What you return must match the listing below line for line, minus its pictures.
__________________________________________________
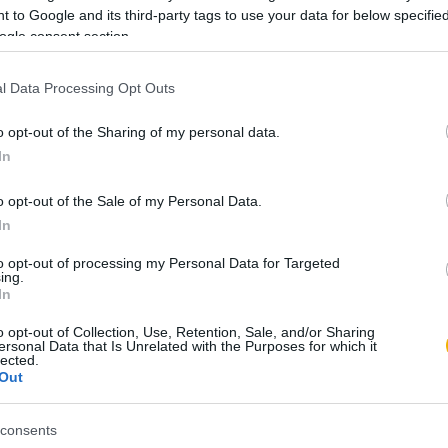
 to Google and its third-party tags to use your data for below specifi
dül ők azok, akik szofisztikus patvarkodásokkal,
ogle consent section.
l, hízelkedéssel és hatásos hazugságokkal,
ával és az igazság mázával felékesített színtiszta
l Data Processing Opt Outs
mindössze 200 Ft-ért
, és olvassa a teljes
rá, hanem a privilégiumokat és megerősített
o opt-out of the Sharing of my personal data.
ra, hogy a nagyságos urakat is elámítják
In
al hitük hihetetlen gyalázatára” – írta Alvinczi
ést kap minden történelmi tartalmunkhoz:
o opt-out of the Sale of my Personal Data.
ámok
In
számunk tartalma
to opt-out of processing my Personal Data for Targeted
kei
ing.
In
et
könyvjelzők
o opt-out of Collection, Use, Retention, Sale, and/or Sharing
ersonal Data that Is Unrelated with the Purposes for which it
lected.
l. Próbálja ki!
Out
ÁLOM 200 FT-ÉRT
consents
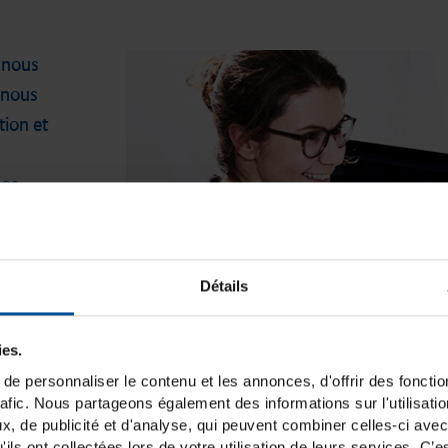
 nous
 nous
tion et
nos
 et de
 dans
couvrez
Détails
ies.
e personnaliser le contenu et les annonces, d'offrir des fonctio
rafic. Nous partageons également des informations sur l'utilisati
, de publicité et d'analyse, qui peuvent combiner celles-ci avec
ils ont collectées lors de votre utilisation de leurs services. C’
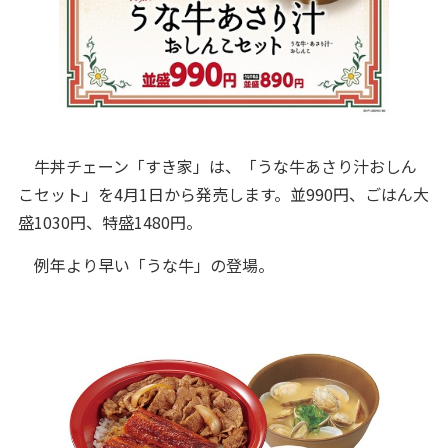
牛丼チェーン「すき家」は、「うな牛あさり汁おしん
こセット」を4月1日から発売します。並990円、ごはん大
盛1030円、特盛1480円。
例年より早い「うな牛」の登場。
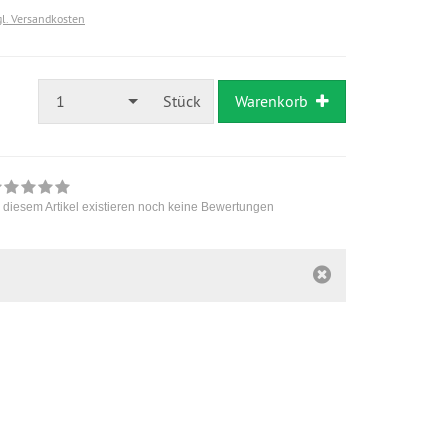
gl. Versandkosten
1
Stück
Warenkorb
 diesem Artikel existieren noch keine Bewertungen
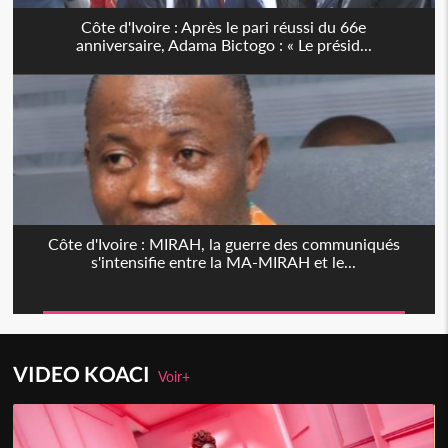
Côte d'Ivoire : Après le pari réussi du 66e
anniversaire, Adama Bictogo : « Le présid...
Côte d'Ivoire : MIRAH, la guerre des communiqués
s'intensifie entre la MA-MIRAH et le...
VIDEO KOACI
Voir+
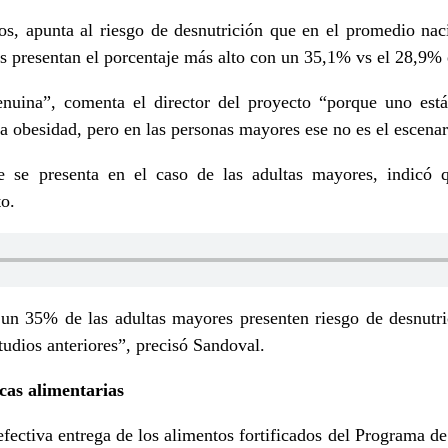
dos, apunta al riesgo de desnutrición que en el promedio nac
es presentan el porcentaje más alto con un 35,1% vs el 28,9% 
enuina”, comenta el director del proyecto “porque uno está
la obesidad, pero en las personas mayores ese no es el escenar
 se presenta en el caso de las adultas mayores, indicó 
o.
e un 35% de las adultas mayores presenten riesgo de desnutri
studios anteriores”, precisó Sandoval.
icas alimentarias
 efectiva entrega de los alimentos fortificados del Programa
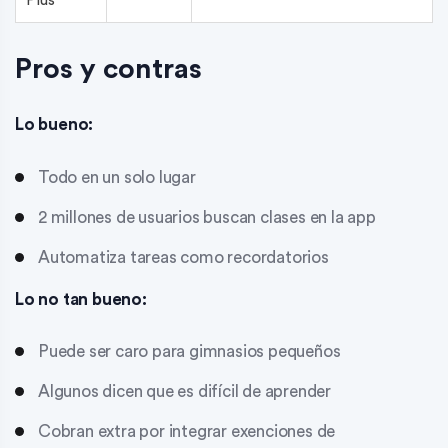
Plus
Pros y contras
Lo bueno:
Todo en un solo lugar
2 millones de usuarios buscan clases en la app
Automatiza tareas como recordatorios
Lo no tan bueno:
Puede ser caro para gimnasios pequeños
Algunos dicen que es difícil de aprender
Cobran extra por integrar exenciones de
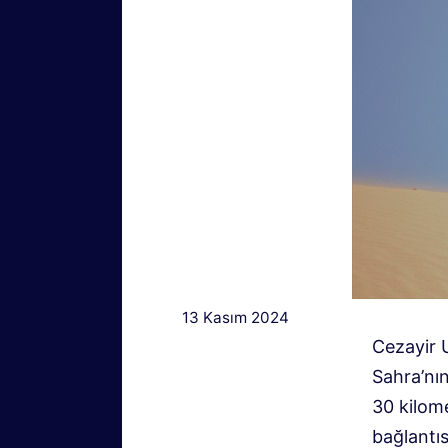
13 Kasım 2024
Cezayir 
Sahra’nın
30 kilom
bağlantıs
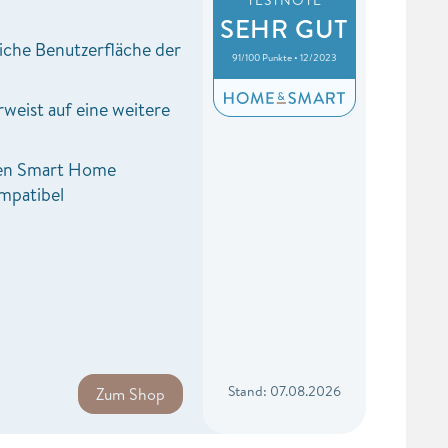
SEHR GUT
iche Benutzerfläche der
91/100 Punkte • 12/2023
weist auf eine weitere
len Smart Home
mpatibel
Stand: 07.08.2026
Zum Shop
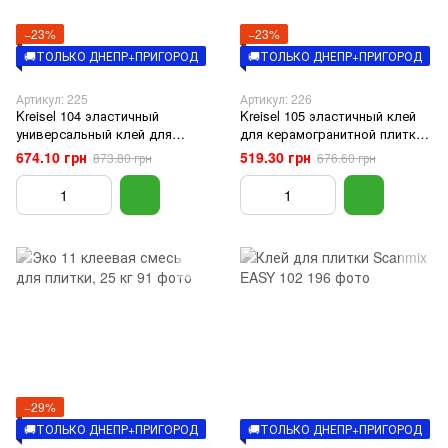
−23%
−23%
🚚ТОЛЬКО ДНЕПР+ПРИГОРОД
🚚ТОЛЬКО ДНЕПР+ПРИГОРОД
Артикул: 225
Артикул: 226
Kreisel 104 эластичный
Kreisel 105 эластичный клей
универсальный клей для
для керамогранитной плитки
плитки, 25 кг
и пр.камня, 25 кг
674.10 грн
519.30 грн
873.80 грн
676.60 грн
−29%
🚚ТОЛЬКО ДНЕПР+ПРИГОРОД
🚚ТОЛЬКО ДНЕПР+ПРИГОРОД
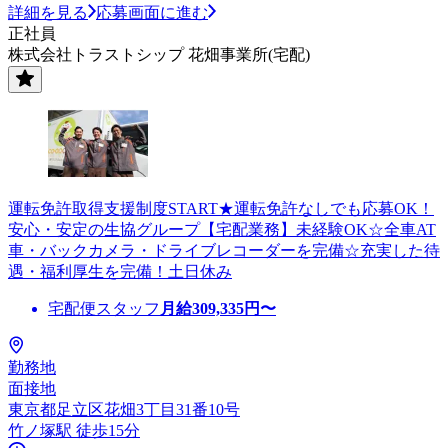
詳細を見る
応募画面に進む
正社員
株式会社トラストシップ 花畑事業所(宅配)
運転免許取得支援制度START★運転免許なしでも応募OK！
安心・安定の生協グループ【宅配業務】未経験OK☆全車AT
車・バックカメラ・ドライブレコーダーを完備☆充実した待
遇・福利厚生を完備！土日休み
宅配便スタッフ
月給
309,335
円〜
勤務地
面接地
東京都足立区花畑3丁目31番10号
竹ノ塚駅 徒歩15分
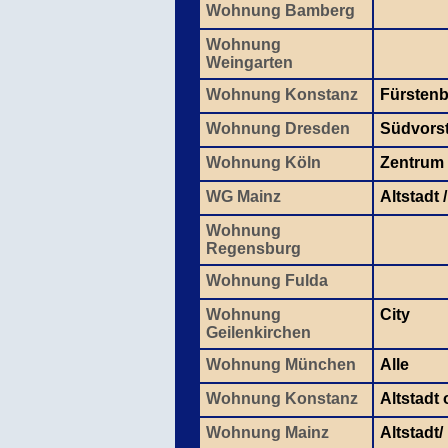
Wohnung Bamberg
Wohnung
Weingarten
Wohnung Konstanz
Fürsten
Wohnung Dresden
Südvors
Wohnung Köln
Zentrum
WG Mainz
Altstadt 
Wohnung
Regensburg
Wohnung Fulda
Wohnung
City
Geilenkirchen
Wohnung München
Alle
Wohnung Konstanz
Altstadt
Wohnung Mainz
Altstadt/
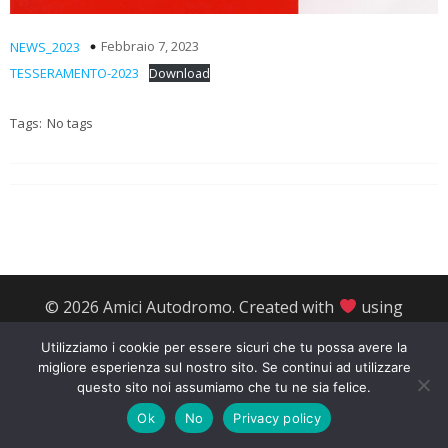
Febbraio 7, 2023
NEWS_2023
TESSERAMENTO-2023
Download
Tags:
No tags
© 2026 Amici Autodromo. Created with
using
WordPress and
Kubio
Utilizziamo i cookie per essere sicuri che tu possa avere la
migliore esperienza sul nostro sito. Se continui ad utilizzare
questo sito noi assumiamo che tu ne sia felice.
Ok
No
Privacy policy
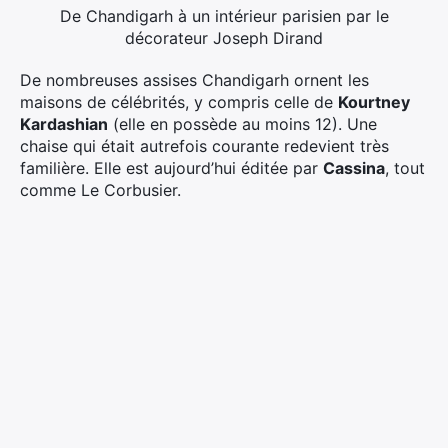
De Chandigarh à un intérieur parisien par le
décorateur Joseph Dirand
De nombreuses assises Chandigarh ornent les
maisons de célébrités, y compris celle de
Kourtney
Kardashian
(elle en possède au moins 12). Une
chaise qui était autrefois courante redevient très
familière. Elle est aujourd’hui éditée par
Cassina
, tout
comme Le Corbusier.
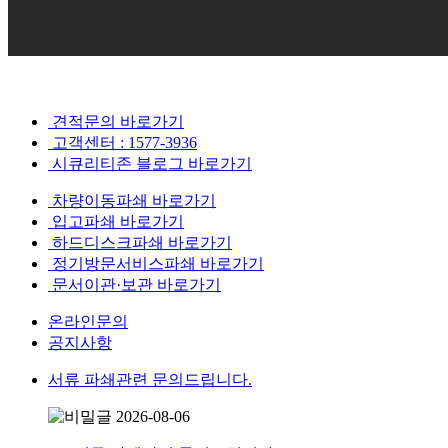
견적문의 바로가기
고객센터 : 1577-3936
시큐리티존 블로그 바로가기
차량이동파쇄 바로가기
입고파쇄 바로가기
하드디스크파쇄 바로가기
정기방문서비스파쇄 바로가기
문서이관·보관 바로가기
온라인문의
공지사항
서류 파쇄관련 문의드립니다.
2026-08-06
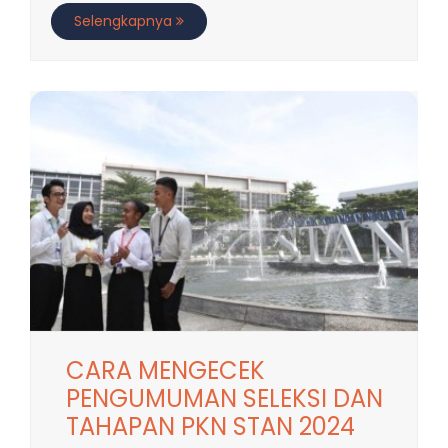
Selengkapnya
CARA MENGECEK
PENGUMUMAN SELEKSI DAN
TAHAPAN PKN STAN 2024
__________________________________________________
WRITTEN ANSWER →
 to Google and its third-party tags to use your data for below specifi
dül ők azok, akik szofisztikus patvarkodásokkal,
ogle consent section.
l, hízelkedéssel és hatásos hazugságokkal,
ával és az igazság mázával felékesített színtiszta
l Data Processing Opt Outs
mindössze 200 Ft-ért
, és olvassa a teljes
rá, hanem a privilégiumokat és megerősített
o opt-out of the Sharing of my personal data.
ra, hogy a nagyságos urakat is elámítják
In
al hitük hihetetlen gyalázatára” – írta Alvinczi
ést kap minden történelmi tartalmunkhoz:
o opt-out of the Sale of my Personal Data.
ámok
In
számunk tartalma
to opt-out of processing my Personal Data for Targeted
kei
ing.
In
et
könyvjelzők
o opt-out of Collection, Use, Retention, Sale, and/or Sharing
ersonal Data that Is Unrelated with the Purposes for which it
lected.
l. Próbálja ki!
Out
ÁLOM 200 FT-ÉRT
consents
 nous
 nous
tion et
nos
 et de
 dans
couvrez
Détails
ies.
e personnaliser le contenu et les annonces, d'offrir des fonctio
rafic. Nous partageons également des informations sur l'utilisati
, de publicité et d'analyse, qui peuvent combiner celles-ci avec
ils ont collectées lors de votre utilisation de leurs services. C’
牛丼チェーン「すき家」は、「うな牛あさり汁おしん
こセット」を4月1日から発売します。並990円、ごはん大
盛1030円、特盛1480円。
例年より早い「うな牛」の登場。
gl. Versandkosten
1
Stück
Warenkorb
 diesem Artikel existieren noch keine Bewertungen
Côte d'Ivoire : Après le pari réussi du 66e
anniversaire, Adama Bictogo : « Le présid...
Côte d'Ivoire : MIRAH, la guerre des communiqués
s'intensifie entre la MA-MIRAH et le...
VIDEO KOACI
Voir+
dos, apunta al riesgo de desnutrición que en el promedio nac
es presentan el porcentaje más alto con un 35,1% vs el 28,9% 
enuina”, comenta el director del proyecto “porque uno está
la obesidad, pero en las personas mayores ese no es el escenar
 se presenta en el caso de las adultas mayores, indicó 
o.
e un 35% de las adultas mayores presenten riesgo de desnutri
studios anteriores”, precisó Sandoval.
icas alimentarias
 efectiva entrega de los alimentos fortificados del Programa
Plus
Pros y contras
Lo bueno:
Todo en un solo lugar
2 millones de usuarios buscan clases en la app
Automatiza tareas como recordatorios
Lo no tan bueno:
Puede ser caro para gimnasios pequeños
Algunos dicen que es difícil de aprender
Cobran extra por integrar exenciones de
13 Kasım 2024
Cezayir 
Sahra’nın
30 kilom
bağlantıs
SEHR GUT
iche Benutzerfläche der
91/100 Punkte • 12/2023
weist auf eine weitere
len Smart Home
mpatibel
Stand: 07.08.2026
Zum Shop
−23%
−23%
🚚ТОЛЬКО ДНЕПР+ПРИГОРОД
🚚ТОЛЬКО ДНЕПР+ПРИГОРОД
Артикул: 225
Артикул: 226
Kreisel 104 эластичный
Kreisel 105 эластичный клей
универсальный клей для
для керамогранитной плитки
плитки, 25 кг
и пр.камня, 25 кг
674.10 грн
519.30 грн
873.80 грн
676.60 грн
−29%
🚚ТОЛЬКО ДНЕПР+ПРИГОРОД
🚚ТОЛЬКО ДНЕПР+ПРИГОРОД
詳細を見る
応募画面に進む
正社員
株式会社トラストシップ 花畑事業所(宅配)
運転免許取得支援制度START★運転免許なしでも応募OK！
安心・安定の生協グループ【宅配業務】未経験OK☆全車AT
車・バックカメラ・ドライブレコーダーを完備☆充実した待
遇・福利厚生を完備！土日休み
宅配便スタッフ
月給
309,335
円〜
勤務地
面接地
東京都足立区花畑3丁目31番10号
竹ノ塚駅 徒歩15分
Wohnung Bamberg
Wohnung
Weingarten
Wohnung Konstanz
Fürsten
Wohnung Dresden
Südvors
Wohnung Köln
Zentrum
WG Mainz
Altstadt 
Wohnung
Regensburg
Wohnung Fulda
Wohnung
City
Geilenkirchen
Wohnung München
Alle
Wohnung Konstanz
Altstadt
Wohnung Mainz
Altstadt/
Febbraio 7, 2023
NEWS_2023
TESSERAMENTO-2023
Download
Tags:
No tags
© 2026 Amici Autodromo. Created with
using
WordPress and
Kubio
Utilizziamo i cookie per essere sicuri che tu possa avere la
migliore esperienza sul nostro sito. Se continui ad utilizzare
questo sito noi assumiamo che tu ne sia felice.
Ok
No
Privacy policy
De Chandigarh à un intérieur parisien par le
décorateur Joseph Dirand
De nombreuses assises Chandigarh ornent les
maisons de célébrités, y compris celle de
Kourtney
Kardashian
(elle en possède au moins 12). Une
chaise qui était autrefois courante redevient très
familière. Elle est aujourd’hui éditée par
Cassina
, tout
comme Le Corbusier.
견적문의 바로가기
고객센터 : 1577-3936
시큐리티존 블로그 바로가기
차량이동파쇄 바로가기
입고파쇄 바로가기
하드디스크파쇄 바로가기
정기방문서비스파쇄 바로가기
문서이관·보관 바로가기
온라인문의
공지사항
서류 파쇄관련 문의드립니다.
2026-08-06
Selengkapnya
CARA MENGECEK
PENGUMUMAN SELEKSI DAN
TAHAPAN PKN STAN 2024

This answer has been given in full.